• Total Canadian consumer credit balances reached $2.52 trillion in Q2 2025.
• Balances rose 4.4% YoY and 15% since Q1 2022.
• Inflation contributed to the growth in consumer balances.
• Average non-mortgage balances rose 10% since 2022.
• Home affordability remains a challenge.
• Average new mortgage sizes climbed 6.9% YoY.
• Regional disparities in cost of living and wage growth affected delinquency trends.
• Alberta saw the highest level of serious delinquency at 2.29%.
• Once inflation is factored in, the actual increase was 3% or $0.08.
The Canadian credit market has shown signs of recovery in Q2 2025, with total consumer credit balances reaching $2.52 trillion, according to TransUnion's Q2 2025 Credit Industry Insights Report [1]. This represents a 4.4% year-over-year (YoY) increase and a 15% rise since Q1 2022, driven largely by inflation.

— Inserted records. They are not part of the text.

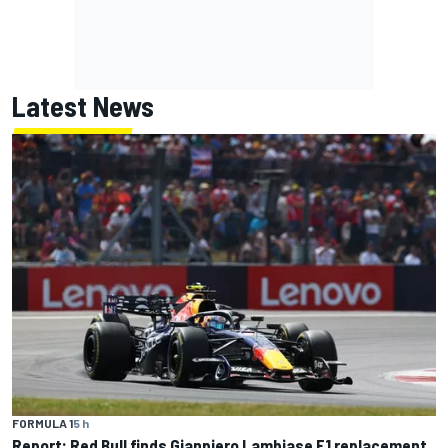
Latest News
FORMULA 1
5 h
Report: Red Bull finds Gianpiero Lambiase F1 replacement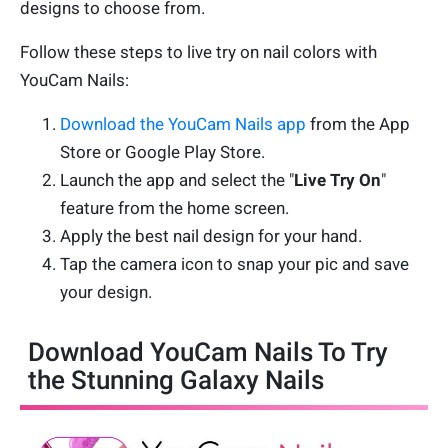
designs to choose from.
Follow these steps to live try on nail colors with
YouCam Nails:
Download the YouCam Nails app
from the App
Store or Google Play Store.
Launch the app and select the "
Live Try On
"
feature from the home screen.
Apply the best nail design for your hand.
Tap the camera icon to snap your pic and save
your design.
Download YouCam Nails To Try
the Stunning Galaxy Nails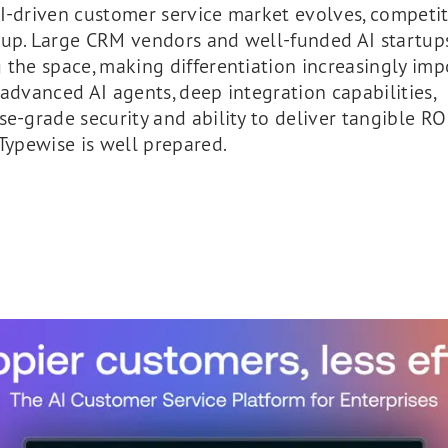
I-driven customer service market evolves, competit
 up. Large CRM vendors and well-funded AI startup
 the space, making differentiation increasingly imp
 advanced AI agents, deep integration capabilities,
se-grade security and ability to deliver tangible RO
 Typewise is well prepared.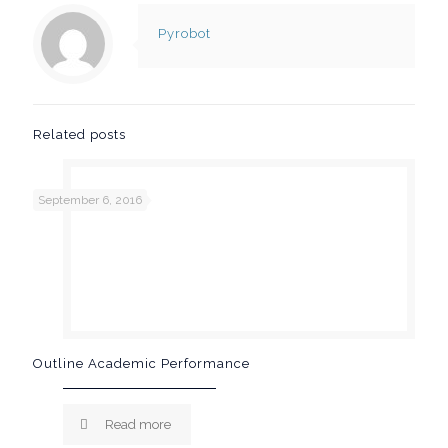
Pyrobot
Related posts
September 6, 2016
Outline Academic Performance
Read more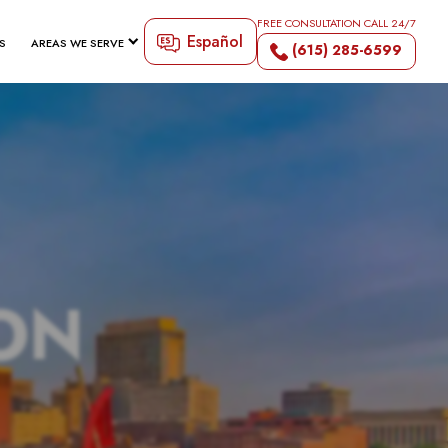
FREE CONSULTATION CALL 24/7
Español
S
AREAS WE SERVE
(615) 285-6599
ON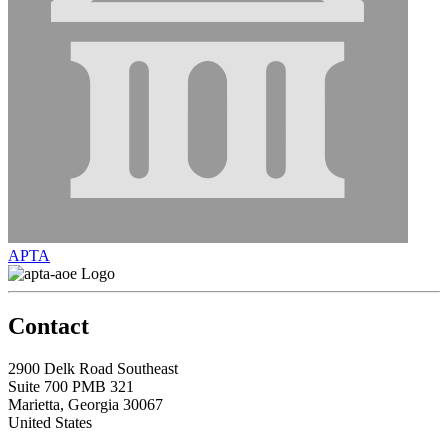
APTA
Contact
2900 Delk Road Southeast
Suite 700 PMB 321
Marietta, Georgia 30067
United States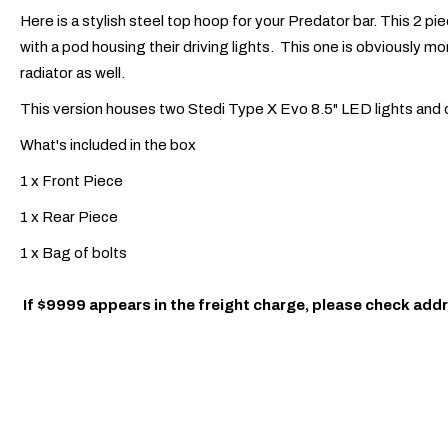
Here is a stylish steel top hoop for your Predator bar. This 2 piec
with a pod housing their driving lights. This one is obviously more
radiator as well.
This version houses two Stedi Type X Evo 8.5" LED lights and only
What's included in the box
1 x Front Piece
1 x Rear Piece
1 x Bag of bolts
If $9999 appears in the freight charge, please check addr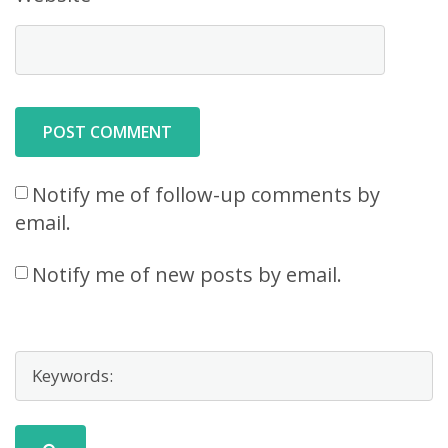
Notify me of follow-up comments by
email.
Notify me of new posts by email.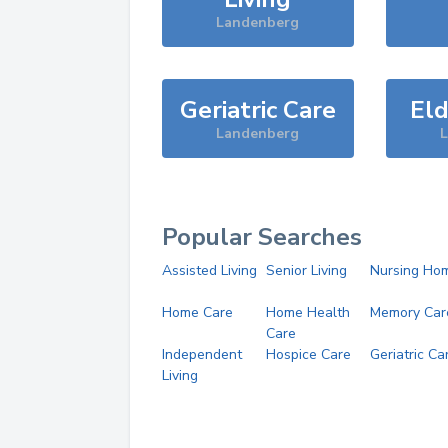
Landenberg
Geriatric Care
Eld
Landenberg
Popular Searches
Assisted Living
Senior Living
Nursing Ho
Home Care
Home Health
Memory Car
Care
Independent
Hospice Care
Geriatric Ca
Living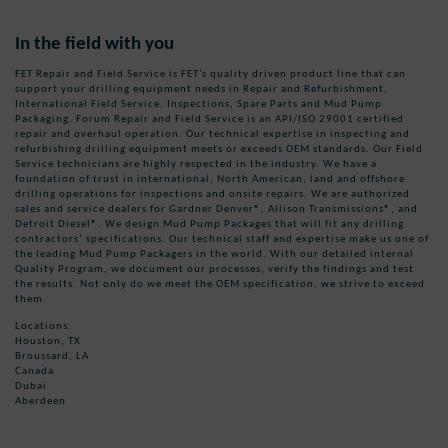
In the field with you
FET Repair and Field Service is FET’s quality driven product line that can
support your drilling equipment needs in Repair and Refurbishment,
International Field Service, Inspections, Spare Parts and Mud Pump
Packaging. Forum Repair and Field Service is an API/ISO 29001 certified
repair and overhaul operation. Our technical expertise in inspecting and
refurbishing drilling equipment meets or exceeds OEM standards. Our Field
Service technicians are highly respected in the industry. We have a
foundation of trust in international, North American, land and offshore
drilling operations for inspections and onsite repairs. We are authorized
sales and service dealers for Gardner Denver®, Allison Transmissions®, and
Detroit Diesel®. We design Mud Pump Packages that will fit any drilling
contractors’ specifications. Our technical staff and expertise make us one of
the leading Mud Pump Packagers in the world. With our detailed internal
Quality Program, we document our processes, verify the findings and test
the results. Not only do we meet the OEM specification, we strive to exceed
them.
Locations:
Houston, TX
Broussard, LA
Canada
Dubai
Aberdeen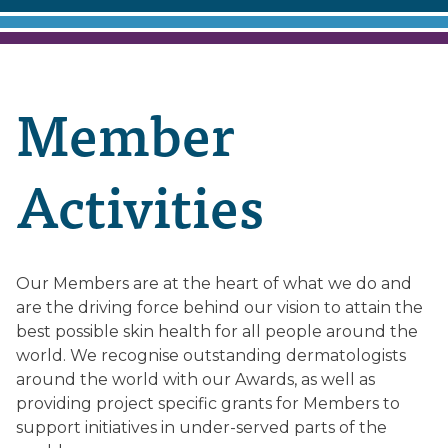
Member
Activities
Our Members are at the heart of what we do and
are the driving force behind our vision to attain the
best possible skin health for all people around the
world. We recognise outstanding dermatologists
around the world with our Awards, as well as
providing project specific grants for Members to
support initiatives in under-served parts of the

However, when adjusted for inflation, the actual increase was just 3% or $0.08 trillion, indicating a more modest real growth in what Canadians owe.
The report highlights that average non-mortgage balances rose 10% since 2022, while home affordability remains a challenge. Average new mortgage sizes climbed 6.9% YoY to $368,432, underscoring the ongoing affordability challenges facing homebuyers. Regional disparities in cost of living and wage growth have also contributed to varying delinquency trends across Canadian provinces. Alberta saw the highest level of serious delinquency at 2.29%, rising 11 basis points from the previous year.
The report also notes that more than two million Canadian mortgages are set to renew between 2025 and 2026, with many secured at ultra-low interest rates near 1%. As these loans reset, borrowers will likely face significantly higher monthly payments, with the average monthly payment up 4.7% for the average consumer in Q2 2025.
Despite the challenges, the consumer credit index continued to decline in Q2 2025, reflecting softening consumer spending and subdued credit demand. The overall consumer-level serious delinquency rate (90 days or more delinquent on any product in wallet) has grown slightly, up 4 basis points to 1.77%, consistent with pre-pandemic levels.
The report underscores the need for financial institutions to remain vigilant and adopt proactive risk management strategies as mortgage renewals accelerate and regional economic pressures mount. Lenders must support consumers through this transitional period to navigate the challenging post-pandemic recovery phase.